The most effective defense is aggressive connection and header timeouts. If a client hasn't completed its request within a few seconds, close the socket. Modern versions of Apache, nginx, and most load balancers ship with sensible defaults that didn't exist in 2009. mod_reqtimeout for Apache and client_header_timeout in nginx exist specifically for this class of attack.

A reverse proxy or load balancer in front of the origin absorbs and filters slow connections before they reach application workers. The proxy can enforce per-IP connection limits: if one address holds more than a handful of open connections, drop the excess. This is why putting nginx or a cloud load balancer in front of a vulnerable origin essentially solves the problem.

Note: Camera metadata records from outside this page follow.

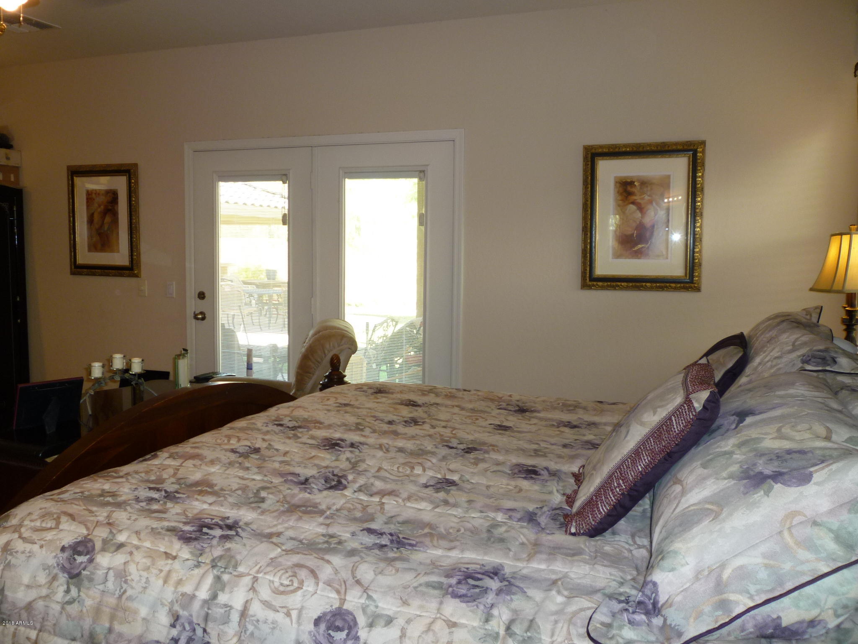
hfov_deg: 61.7
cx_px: 429
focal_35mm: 29
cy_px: 322
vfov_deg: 48.2
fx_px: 719
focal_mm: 5.2
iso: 125
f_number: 3.3
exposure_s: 1/30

Event-driven architectures (nginx, Node.js with proper connection handling, Go's net/http with timeouts) don't allocate one thread per connection, which makes pure Slowloris less effective, though slow clients can still exhaust file descriptors or memory if limits aren't configured. The fix is always the same: timeouts, limits, and not exposing thread-per-connection servers directly to the internet.

Slowloris is a lesson in how protocol trust assumptions become attack surfaces. HTTP's tolerance for slow clients is a feature for real users on bad networks and a vulnerability when abused deliberately. The attack is old, well-understood, and largely mitigated by modern defaults, but the underlying pattern (holding scarce server resources with minimal client effort) appears in slow POST attacks, RUDY, and connection-draining techniques against databases and APIs.